War’s Desperate End: A Review of The Blossom and the Firefly

In the final months of WWII, 16-year-old Hana has just survived a bombing near her home on a southern island of Japan. Bruised and traumatized, she still has to report for work at an airbase, where she and other teenage girls will be seeing off young pilots before they “body-crash”, or fly their broken-down planes, into American ships. Heading toward the airbase is 18-year-old Taro, a gifted violinist and pilot, who experiences flying a plane as another form of music. Taro and his friends have no choice but to sacrifice their young lives for what is to the outside world a lost cause but because of the Japanese regime’s propaganda, the best way of saving the country and defeating the enemy. Though he’s only supposed to stay at the base overnight, bad weather and mechanical problems keep Taro and one other pilot there for days, where he and Hana connect and he changes her life.

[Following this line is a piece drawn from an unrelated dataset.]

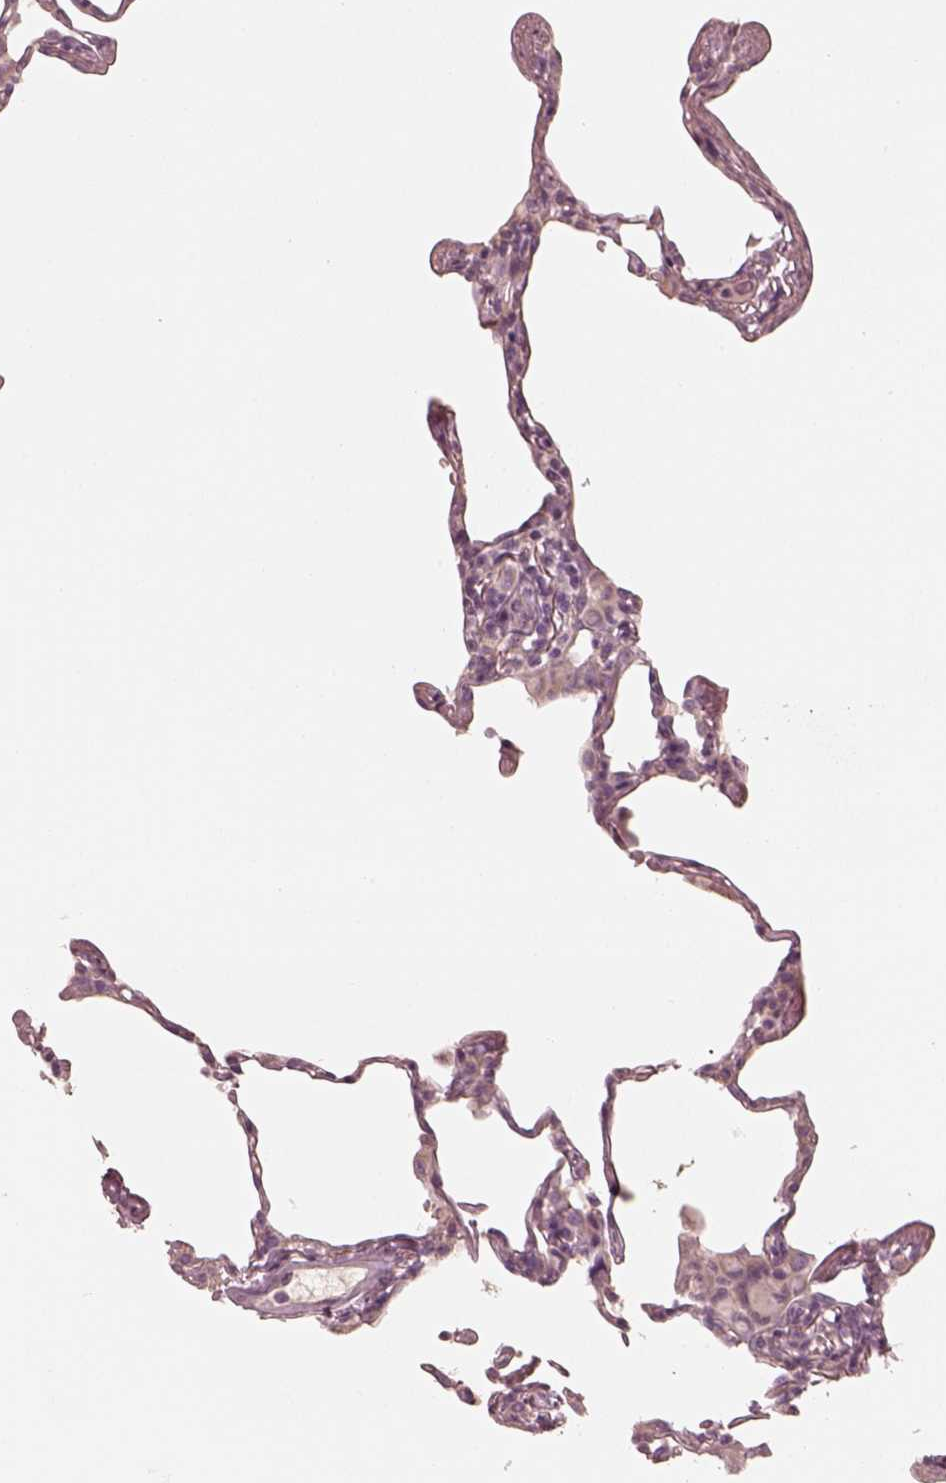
{"staining": {"intensity": "negative", "quantity": "none", "location": "none"}, "tissue": "lung", "cell_type": "Alveolar cells", "image_type": "normal", "snomed": [{"axis": "morphology", "description": "Normal tissue, NOS"}, {"axis": "topography", "description": "Lung"}], "caption": "Immunohistochemistry (IHC) of benign human lung reveals no staining in alveolar cells.", "gene": "KCNJ9", "patient": {"sex": "female", "age": 57}}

The author of Flygirl, the acclaimed YA novel about Black pilots in WWII, Sherri L. Smith returns with another thoroughly researched story filled with unforgettable characters. We know right away that Hana and Taro’s relationship is doomed, but we care about them nonetheless and hope some miracle will keep them alive and safe. In writing about Japanese teens during the war, alternating their perspectives, Smith explores the inner lives of people our history books have depicted as the enemy to show that they have the same hopes, dreams, and gifts as their American counterparts then and now. Her novel challenges readers to empathize with the Other, and to understand the larger political forces – ones not of their own making – that put these characters in life-and-death battles against young people more similar to them than different. Read at a time when political leaders stoke hatreds within and abroad, Smith’s story shows how legends and media became propaganda, and giving up one’s life to kill another was seen as a badge of honor.